- From: Cameron McCormack <cam@mcc.id.au>
- Date: Sun, 08 Sep 2013 11:11:07 +1000
- To: "Tab Atkins Jr." <jackalmage@gmail.com>
- CC: www-style list <www-style@w3.org>
One more question about serialising properties with variable references. The last sentence of the #variables-in-shorthands section of the spec says: If serializing a shorthand’s value would involve serializing a pending variable-substitution value, the shorthand must instead be serialized by serializing its original value. What does that mean for this case: <style> p { border: var(a); border-top: var(b); } </style> <script> alert(theDeclaration.style.getPropertyValue("border-left")); </script> The 'border' shorthand should effectively set longhands with unobservable values like: border-left-color: extract(border-left-color, border, var(a)); border-left-style: extract(border-left-style, border, var(a)); border-left-width: extract(border-left-width, border, var(a)); border-top-color: extract(border-top-color, border-top, var(b)); border-top-style: extract(border-top-style, border-top, var(b)); border-top-width: extract(border-top-width, border-top, var(b)); ... If you serialise 'border' you should get " var(a)". If you serialise 'border-top' you should get " var(b)". Both are cases where the shorthand listed in the extract() had an original value to get.

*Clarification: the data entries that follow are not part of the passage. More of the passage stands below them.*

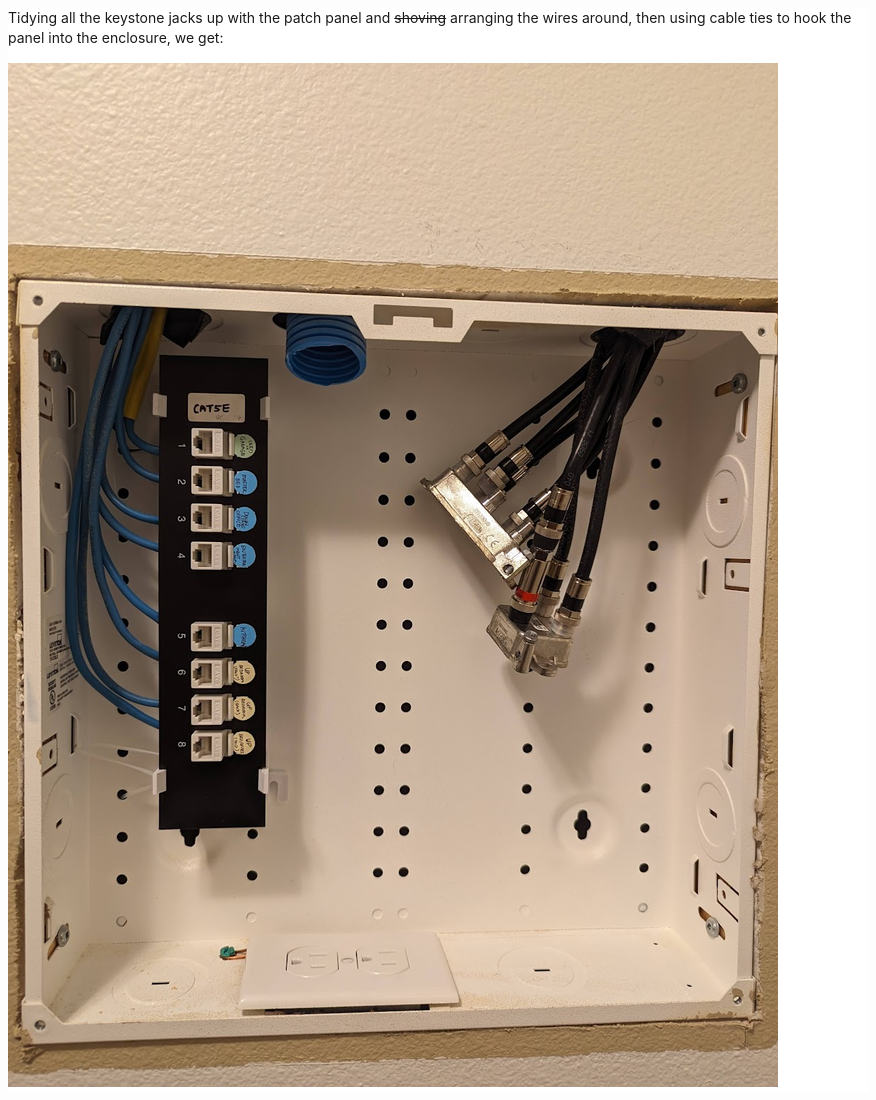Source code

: Tidying all the keystone jacks up with the patch panel and ~~shoving~~ arranging the wires around, then using cable ties to hook the panel into the enclosure, we get:

![arranged media enclosure](../../images/articles/home-network/2024-05-18-upgrade-internet-from-phone-to-ethernet-12.png)
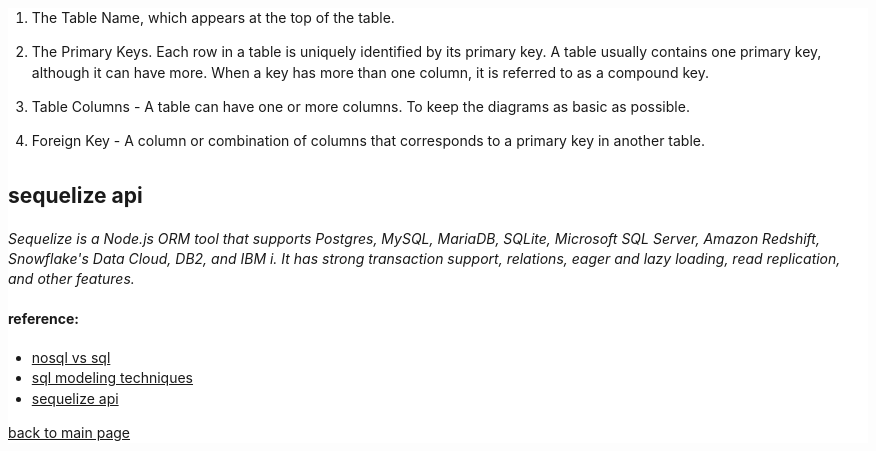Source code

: 1. The Table Name, which appears at the top of the table.

2. The Primary Keys. Each row in a table is uniquely identified by its primary key. A table usually contains one primary key, although it can have more. When a key has more than one column, it is referred to as a compound key.

3. Table Columns - A table can have one or more columns. To keep the diagrams as basic as possible.

4. Foreign Key - A column or combination of columns that corresponds to a primary key in another table.

## sequelize api 

*Sequelize is a Node.js ORM tool that supports Postgres, MySQL, MariaDB, SQLite, Microsoft SQL Server, Amazon Redshift, Snowflake's Data Cloud, DB2, and IBM i. It has strong transaction support, relations, eager and lazy loading, read replication, and other features.*

#### reference: 

- [nosql vs sql](https://www.thegeekstuff.com/2014/01/sql-vs-nosql-db/?utm_source=tuicool)
- [sql modeling techniques](https://www.essentialsql.com/get-ready-to-learn-sql-7-simplified-data-modeling/)
- [sequelize api ](https://sequelize.org/master/manual/getting-started.html)

[back to main page](https://hala277.github.io/advanced-js-reading-notes)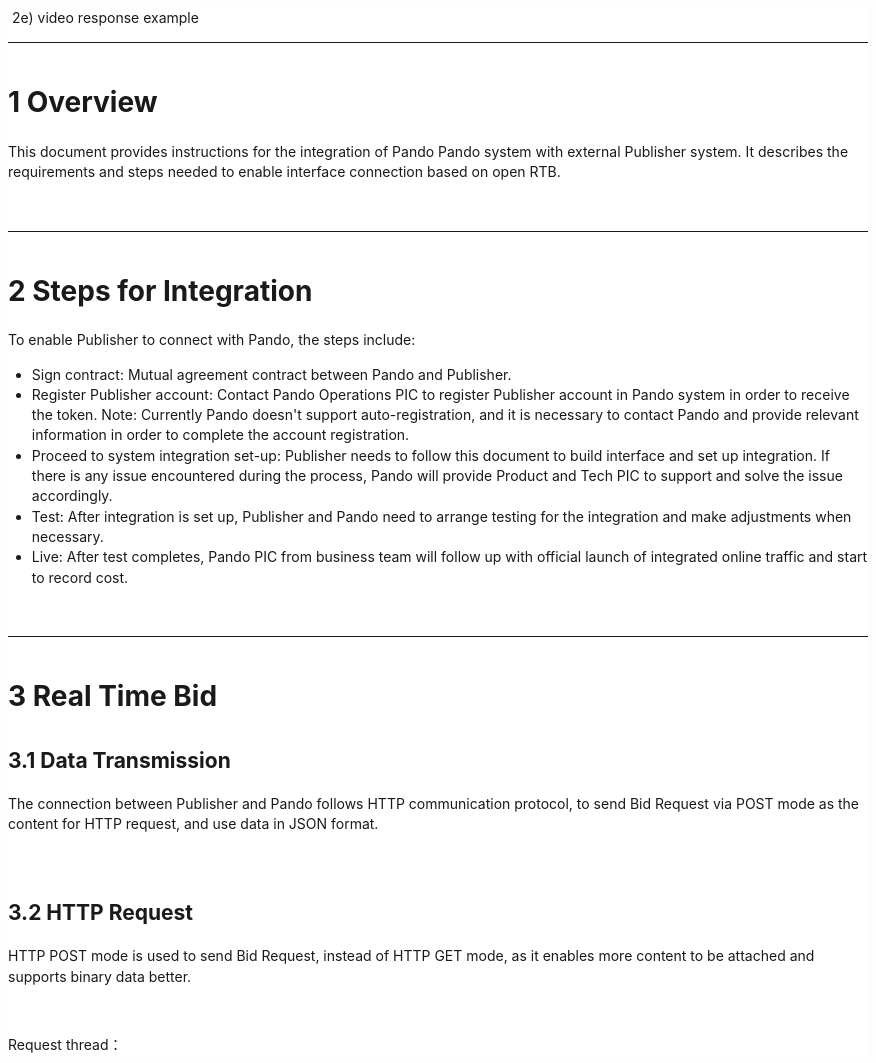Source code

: ​    2e) video response example


****

# 1 Overview

This document provides instructions for the integration of Pando Pando system with external Publisher system. It describes the requirements and steps needed to enable interface connection based on open RTB.

 

****

# 2 Steps for Integration

To enable Publisher to connect with Pando, the steps include:

* Sign contract: Mutual agreement contract between Pando and Publisher.
* Register Publisher account: Contact Pando Operations PIC to register Publisher account in Pando system in order to receive the token. Note: Currently Pando doesn't support auto-registration, and it is necessary to contact Pando and provide relevant information in order to complete the account registration. 
* Proceed to system integration set-up: Publisher needs to follow this document to build interface and set up integration. If there is any issue encountered during the process, Pando will provide Product and Tech PIC to support and solve the issue accordingly. 
* Test: After integration is set up, Publisher and Pando need to arrange testing for the integration and make adjustments when necessary.
* Live: After test completes, Pando PIC from business team will follow up with official launch of integrated online traffic and start to record cost.

 

****

# 3 Real Time Bid

## 3.1 Data Transmission

The connection between Publisher and Pando follows HTTP communication protocol, to send Bid Request via POST mode as the content for HTTP request, and use data in JSON format.

 

## 3.2 HTTP Request

HTTP POST mode is used to send Bid Request, instead of HTTP GET mode, as it enables more content to be attached and supports binary data better.

 

Request thread：
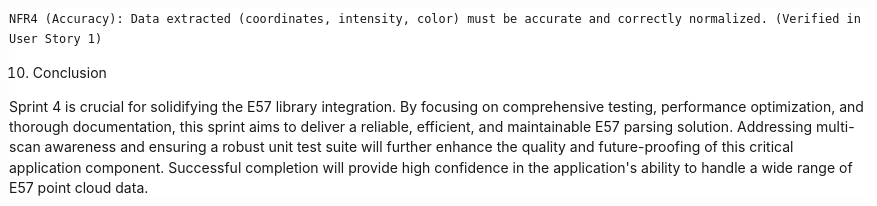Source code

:     NFR4 (Accuracy): Data extracted (coordinates, intensity, color) must be accurate and correctly normalized. (Verified in User Story 1)

10. Conclusion

Sprint 4 is crucial for solidifying the E57 library integration. By focusing on comprehensive testing, performance optimization, and thorough documentation, this sprint aims to deliver a reliable, efficient, and maintainable E57 parsing solution. Addressing multi-scan awareness and ensuring a robust unit test suite will further enhance the quality and future-proofing of this critical application component. Successful completion will provide high confidence in the application's ability to handle a wide range of E57 point cloud data.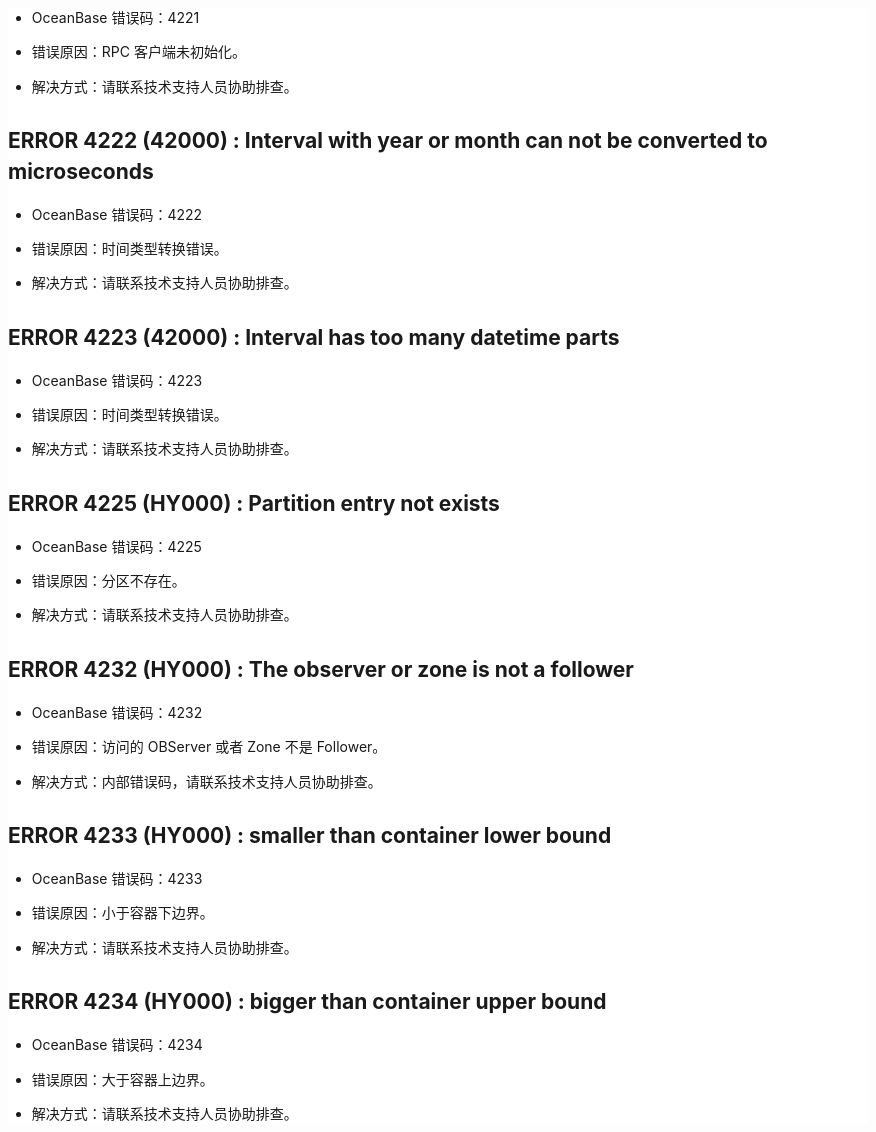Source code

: * OceanBase 错误码：4221

* 错误原因：RPC 客户端未初始化。

* 解决方式：请联系技术支持人员协助排查。

## ERROR 4222 (42000) : Interval with year or month can not be converted to microseconds

* OceanBase 错误码：4222

* 错误原因：时间类型转换错误。

* 解决方式：请联系技术支持人员协助排查。

## ERROR 4223 (42000) : Interval has too many datetime parts

* OceanBase 错误码：4223

* 错误原因：时间类型转换错误。

* 解决方式：请联系技术支持人员协助排查。

## ERROR 4225 (HY000) : Partition entry not exists

* OceanBase 错误码：4225

* 错误原因：分区不存在。

* 解决方式：请联系技术支持人员协助排查。

## ERROR 4232 (HY000) : The observer or zone is not a follower

* OceanBase 错误码：4232

* 错误原因：访问的 OBServer 或者 Zone 不是 Follower。

* 解决方式：内部错误码，请联系技术支持人员协助排查。

## ERROR 4233 (HY000) : smaller than container lower bound

* OceanBase 错误码：4233

* 错误原因：小于容器下边界。

* 解决方式：请联系技术支持人员协助排查。

## ERROR 4234 (HY000) : bigger than container upper bound

* OceanBase 错误码：4234

* 错误原因：大于容器上边界。

* 解决方式：请联系技术支持人员协助排查。
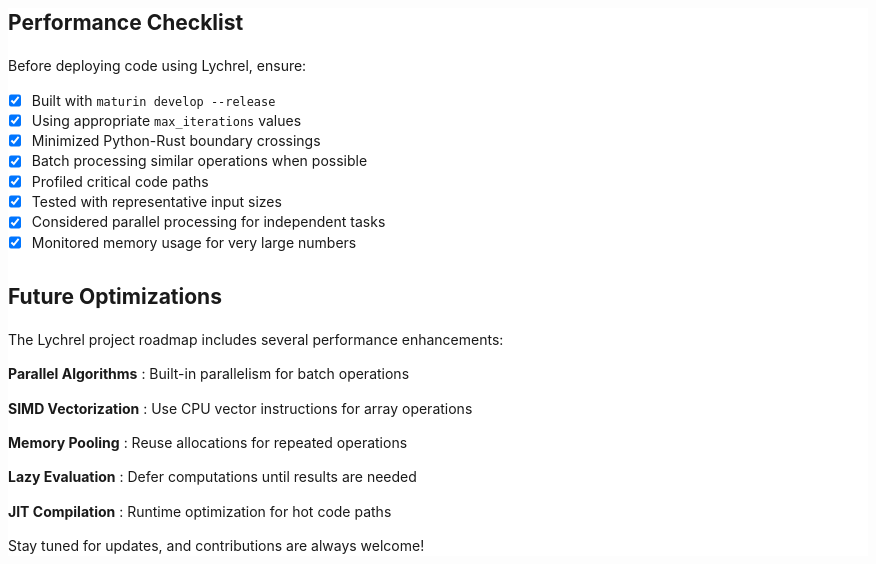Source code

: ## Performance Checklist

Before deploying code using Lychrel, ensure:

- [x] Built with `maturin develop --release`
- [x] Using appropriate `max_iterations` values
- [x] Minimized Python-Rust boundary crossings
- [x] Batch processing similar operations when possible
- [x] Profiled critical code paths
- [x] Tested with representative input sizes
- [x] Considered parallel processing for independent tasks
- [x] Monitored memory usage for very large numbers

## Future Optimizations

The Lychrel project roadmap includes several performance enhancements:

**Parallel Algorithms**
:   Built-in parallelism for batch operations

**SIMD Vectorization**
:   Use CPU vector instructions for array operations

**Memory Pooling**
:   Reuse allocations for repeated operations

**Lazy Evaluation**
:   Defer computations until results are needed

**JIT Compilation**
:   Runtime optimization for hot code paths

Stay tuned for updates, and contributions are always welcome!
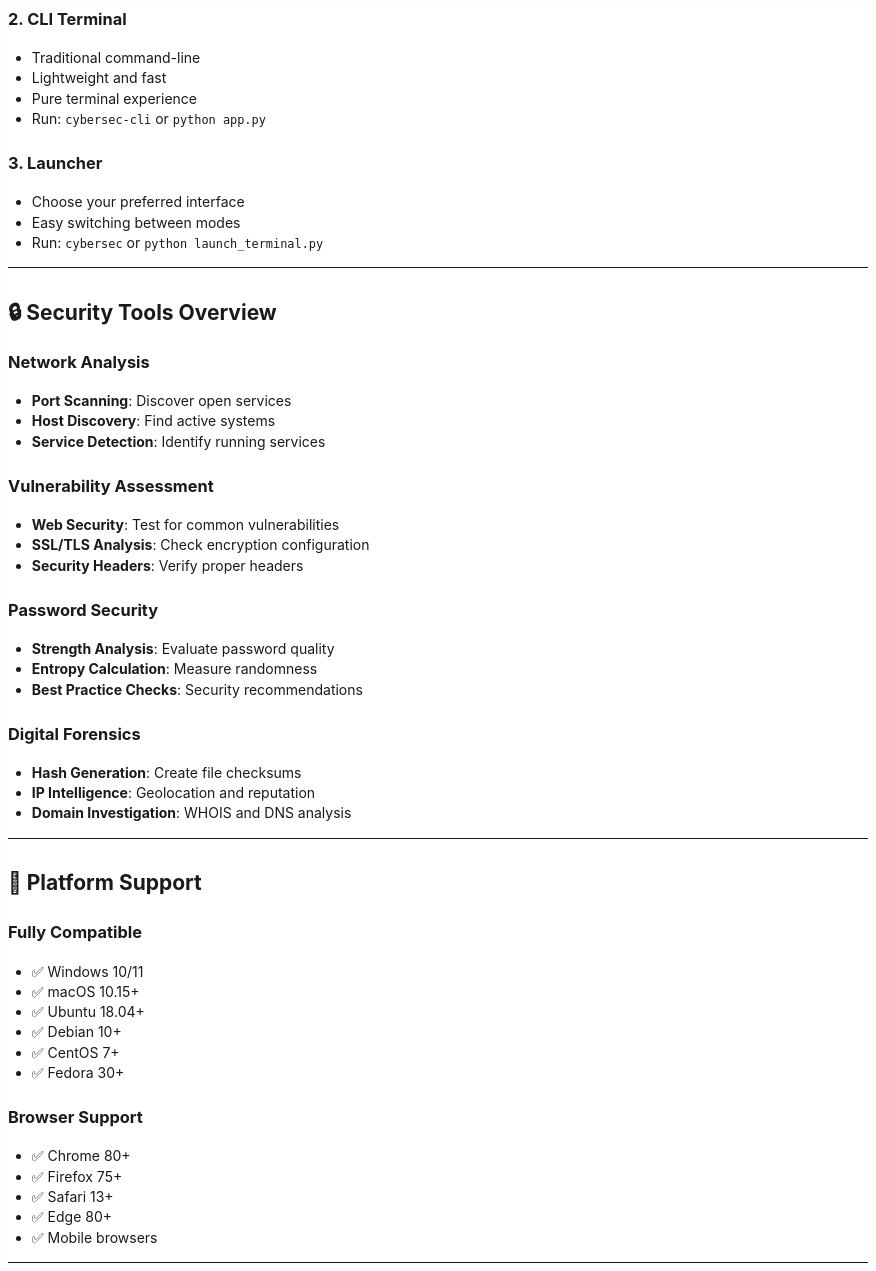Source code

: ### **2. CLI Terminal**  
- Traditional command-line
- Lightweight and fast
- Pure terminal experience
- Run: `cybersec-cli` or `python app.py`

### **3. Launcher**
- Choose your preferred interface
- Easy switching between modes
- Run: `cybersec` or `python launch_terminal.py`

---

## 🔒 Security Tools Overview

### **Network Analysis**
- **Port Scanning**: Discover open services
- **Host Discovery**: Find active systems
- **Service Detection**: Identify running services

### **Vulnerability Assessment**
- **Web Security**: Test for common vulnerabilities
- **SSL/TLS Analysis**: Check encryption configuration
- **Security Headers**: Verify proper headers

### **Password Security**
- **Strength Analysis**: Evaluate password quality
- **Entropy Calculation**: Measure randomness
- **Best Practice Checks**: Security recommendations

### **Digital Forensics**
- **Hash Generation**: Create file checksums
- **IP Intelligence**: Geolocation and reputation
- **Domain Investigation**: WHOIS and DNS analysis

---

## 📱 Platform Support

### **Fully Compatible**
- ✅ Windows 10/11
- ✅ macOS 10.15+
- ✅ Ubuntu 18.04+
- ✅ Debian 10+
- ✅ CentOS 7+
- ✅ Fedora 30+

### **Browser Support**
- ✅ Chrome 80+
- ✅ Firefox 75+
- ✅ Safari 13+
- ✅ Edge 80+
- ✅ Mobile browsers

---
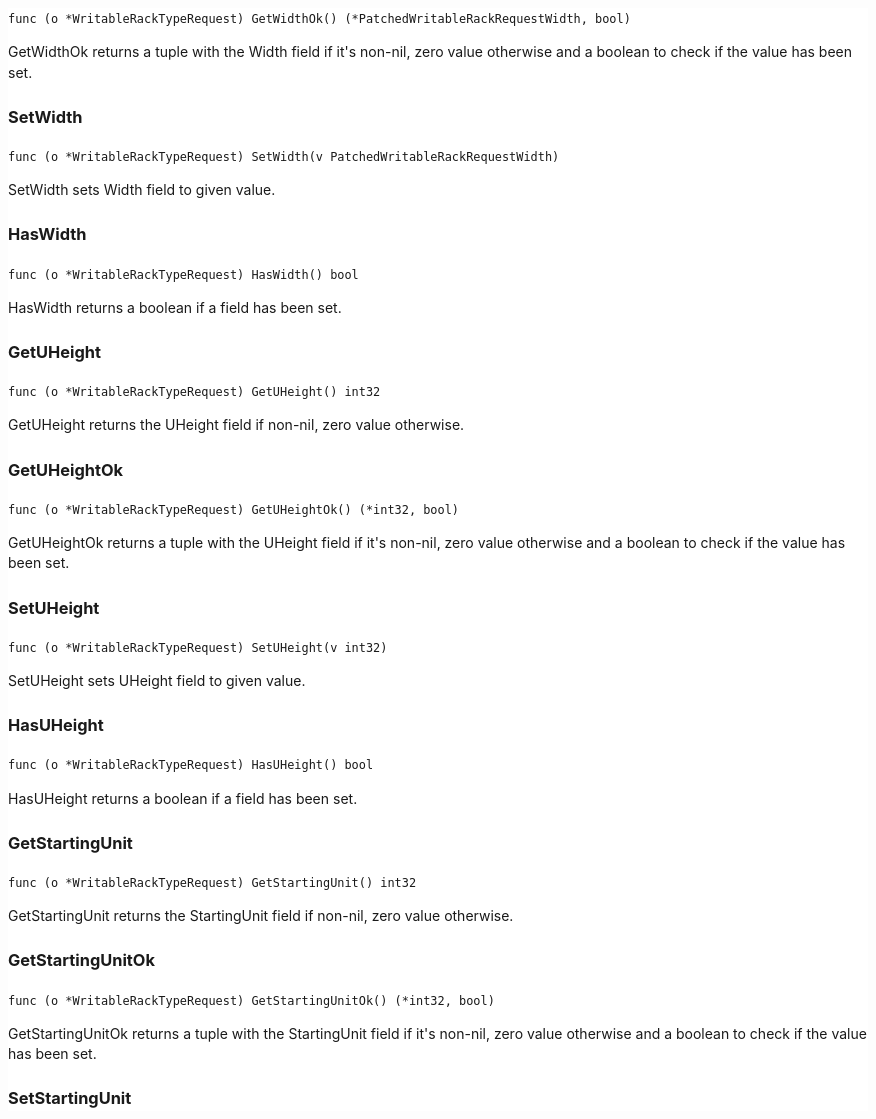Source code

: `func (o *WritableRackTypeRequest) GetWidthOk() (*PatchedWritableRackRequestWidth, bool)`

GetWidthOk returns a tuple with the Width field if it's non-nil, zero value otherwise
and a boolean to check if the value has been set.

### SetWidth

`func (o *WritableRackTypeRequest) SetWidth(v PatchedWritableRackRequestWidth)`

SetWidth sets Width field to given value.

### HasWidth

`func (o *WritableRackTypeRequest) HasWidth() bool`

HasWidth returns a boolean if a field has been set.

### GetUHeight

`func (o *WritableRackTypeRequest) GetUHeight() int32`

GetUHeight returns the UHeight field if non-nil, zero value otherwise.

### GetUHeightOk

`func (o *WritableRackTypeRequest) GetUHeightOk() (*int32, bool)`

GetUHeightOk returns a tuple with the UHeight field if it's non-nil, zero value otherwise
and a boolean to check if the value has been set.

### SetUHeight

`func (o *WritableRackTypeRequest) SetUHeight(v int32)`

SetUHeight sets UHeight field to given value.

### HasUHeight

`func (o *WritableRackTypeRequest) HasUHeight() bool`

HasUHeight returns a boolean if a field has been set.

### GetStartingUnit

`func (o *WritableRackTypeRequest) GetStartingUnit() int32`

GetStartingUnit returns the StartingUnit field if non-nil, zero value otherwise.

### GetStartingUnitOk

`func (o *WritableRackTypeRequest) GetStartingUnitOk() (*int32, bool)`

GetStartingUnitOk returns a tuple with the StartingUnit field if it's non-nil, zero value otherwise
and a boolean to check if the value has been set.

### SetStartingUnit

But for 'border-left', the shorthand listed in the extract() doesn't match the one we're looking up -- it never had an original value. This case is a bit like serialising a longhand that was set due to a shorthand having a variable reference. So just like serialising 'border-left-color' here should get "", maybe serialising 'border-left' should get "" too? I guess it's the same as for a simpler case, like: p { margin-top: var(a); margin-right: 1px; margin-bottom: 1px; margin-left: 1px; } If you serialised 'margin', what is the original value to use?